▶ GOAL OF THE EXERCISE
Below is a block of entries; repeat exactly the lines starting at the line that contains "hfov_deg: 69.9" and ending at the line that contains "exposure_s: 1/25", both included.

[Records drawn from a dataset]
= Beginning of Section =

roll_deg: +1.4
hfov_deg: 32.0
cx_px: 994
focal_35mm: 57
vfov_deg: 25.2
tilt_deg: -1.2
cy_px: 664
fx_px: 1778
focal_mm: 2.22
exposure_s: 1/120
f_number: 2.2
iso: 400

= End of Section =
= Beginning of Section =

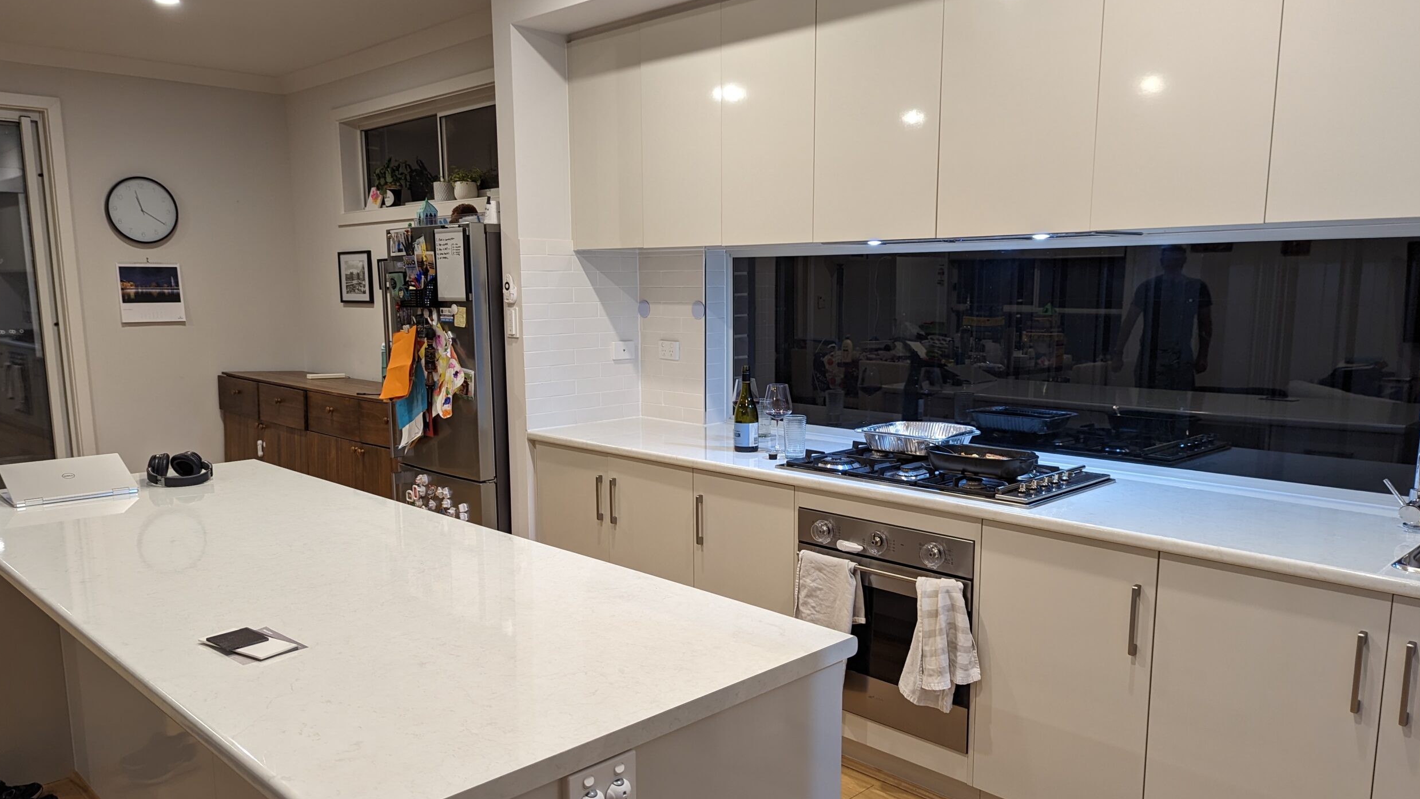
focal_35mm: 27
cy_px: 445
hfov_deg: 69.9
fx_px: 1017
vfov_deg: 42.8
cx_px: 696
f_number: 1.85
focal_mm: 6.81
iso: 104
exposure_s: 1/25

= End of Section =

▶ SOLUTION BELOW
hfov_deg: 69.9
fx_px: 1017
vfov_deg: 42.8
cx_px: 696
f_number: 1.85
focal_mm: 6.81
iso: 104
exposure_s: 1/25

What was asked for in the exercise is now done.